PRINCE EDWARD COUNTY – An Environmental Review Tribunal (ERT) has upheld the Alliance to Protect Prince Edward County’s motion for a stay to stop vegetation clearing for a wind turbine development near the shores of Lake Ontario – at least in part.
On Monday, the ERT ruled vegetation clearing for the wpd Canada’s 27-turbine development will cause irreparable harm to the Blanding’s turtle.
In its latest decision, the ERT noted, “the Approval Holder’s vegetation clearing and site preparation activities in spring foraging habitat in the specific locations proposed for work in the spring of 2016 will cause irreparable harm to Blanding’s turtles.”
On March 22, the ERT ruled wpd Canada could proceed with site preparation despite its previous ruling the project would cause serious and irreversible damage to Blanding’s turtles and Little Brown Bats. At that time, the ERT provided APPEC with no explanation or reasons why it ruled against the motion of stay to delay site work.
A week later an Ontario Divisional Court judge dismissed another appeal by the group to have work delayed until the ERT provides reasons for its March 22 decision.
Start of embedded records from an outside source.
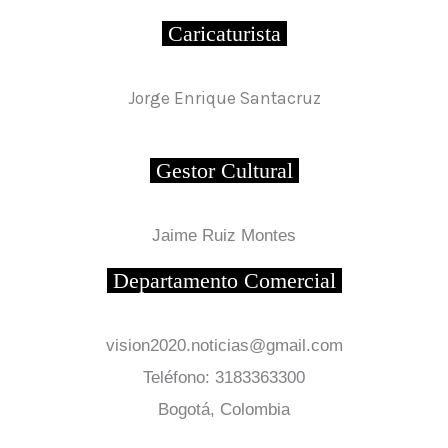
Caricaturista
Jorge Enrique Santacruz
Gestor Cultural
Jaime Ruiz Montes
Departamento Comercial
vision2020.noticias@gmail.com
Teléfono: 3183363300
Bogotá, Colombia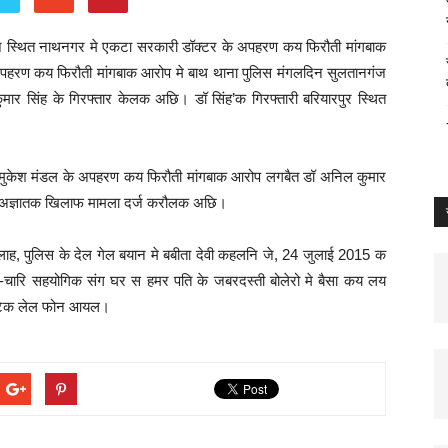
ज स्थित नाथनगर मे एकटा सरकारी डॉक्टर के अपहरण कय फिरौती मांगबाक
हरण कय फिरौती मांगबाक आरोप मे बाथ थाना पुलिस मंगलदिन सुलतानगंज
र सिंह के गिरफ्तार केलक अछि। डॉ सिंह’क गिरफ्तारी बरियारपुर स्थित
ति मुकेश मंडल के अपहरण कय फिरौती मांगबाक आरोप लगबैत डॉ अनिल कुमार
ोट अज्ञातक खिलाफ मामला दर्ज करौलक अछि।
 छलाह, पुलिस के देल गेल बयान मे बबीता देवी कहलनि जे, 24 जुलाई 2015 क
न-चारि सहयोगिक संग घर स हमर पति के जबरदस्ती बोलेरो मे बैसा कय लय
रॉटिक लेल फोन आयल।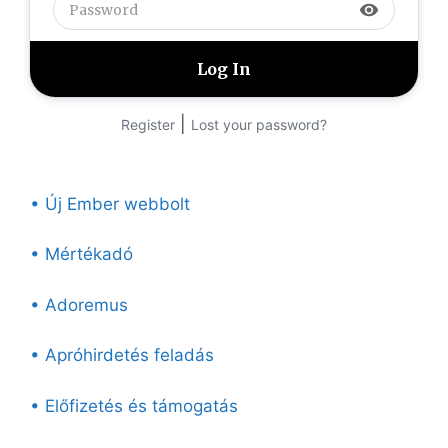
visibility
|
Register
Lost your password?
• Új Ember webbolt
• Mértékadó
• Adoremus
• Apróhirdetés feladás
• Előfizetés és támogatás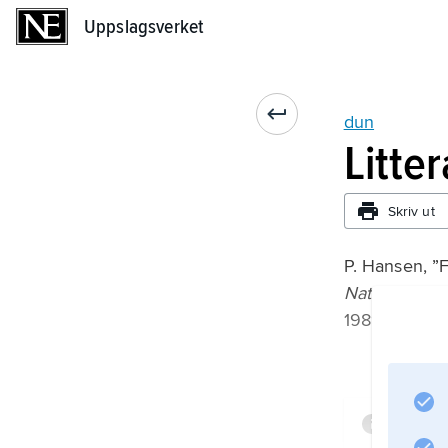
Uppslagsverket
Uppslagsverket
dun
Litte
Skriv ut
P. Hansen, ”F
Natur og M
1989.
Infor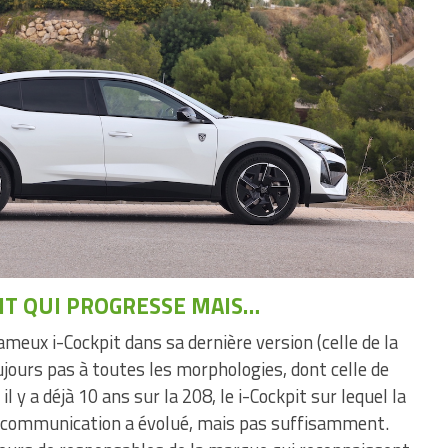
IT QUI PROGRESSE MAIS…
ameux i-Cockpit dans sa dernière version (celle de la
ujours pas à toutes les morphologies, dont celle de
l y a déjà 10 ans sur la 208, le i-Cockpit sur lequel la
 communication a évolué, mais pas suffisamment.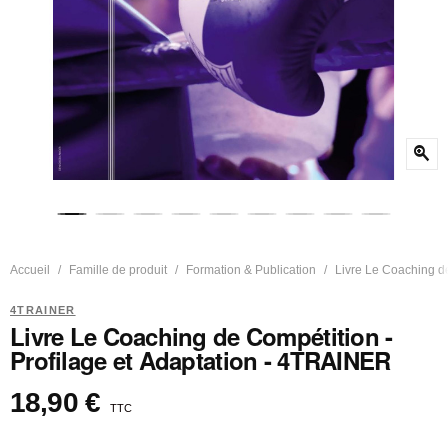
zoom_in
Accueil
Famille de produit
Formation & Publication
Livre Le Coaching de
4TRAINER
Livre Le Coaching de Compétition -
Profilage et Adaptation - 4TRAINER
18,90 €
TTC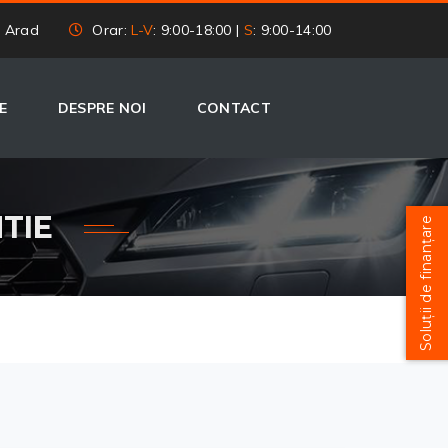
, Arad
Orar:
L-V
: 9:00-18:00 |
S
: 9:00-14:00
E
DESPRE NOI
CONTACT
TIE
Soluții de finanțare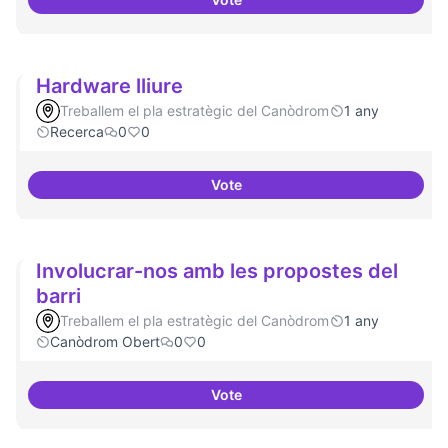
Tecnologies lliures en servidors
Hardware lliure
Treballem el pla estratègic del Canòdrom
1 any
Recerca
0
0
Vote
Hardware lliure
Involucrar-nos amb les propostes del
barri
Treballem el pla estratègic del Canòdrom
1 any
Canòdrom Obert
0
0
Vote
Involucrar-nos amb les proposte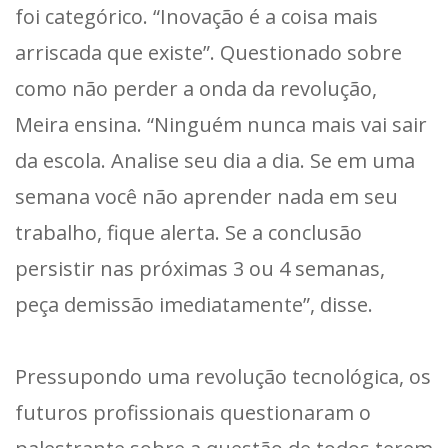
foi categórico. “Inovação é a coisa mais
arriscada que existe”. Questionado sobre
como não perder a onda da revolução,
Meira ensina. “Ninguém nunca mais vai sair
da escola. Analise seu dia a dia. Se em uma
semana você não aprender nada em seu
trabalho, fique alerta. Se a conclusão
persistir nas próximas 3 ou 4 semanas,
peça demissão imediatamente”, disse.
Pressupondo uma revolução tecnológica, os
futuros profissionais questionaram o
After a turtle was spotted out of hibernation a month earlier than normal, the group filed a motion of stay at the Ontario Court of Appeal in Toronto on April 6, but withdrew it when it was determined the appeal required a panel of three judges to rule, not the solo judge who attended the Osgoode Hall courtroom.
APPEC legal counsel was back in front of the ERT two days later and were successful in having work halted.
Two days later, the ERT ordered the clearing to stop.
APPEC president Orville Walsh said the decision doesn’t address a number of issues.
“While the tribunal has put a stop to vegetation-clearing in the spring foraging habitat of these turtles it is silent with respect to the potential destruction of other types of habitat that are also critical to Blanding’s turtles, including their over-wintering habitat and oviposition habitat,” he stated in a release. “The decision does not bode well for these turtles which, as we know, use many types of habitats across the White Pines project site and depend on all of them for their survival.
“For this reason we are disappointed. We can only conclude that the tribunal has an incomplete understanding of significant habitat and the importance of protecting all significant habitat, not merely one specific type.
Walsh said the board is discussing the implications of the decision with legal counsel and giving careful consideration to next steps.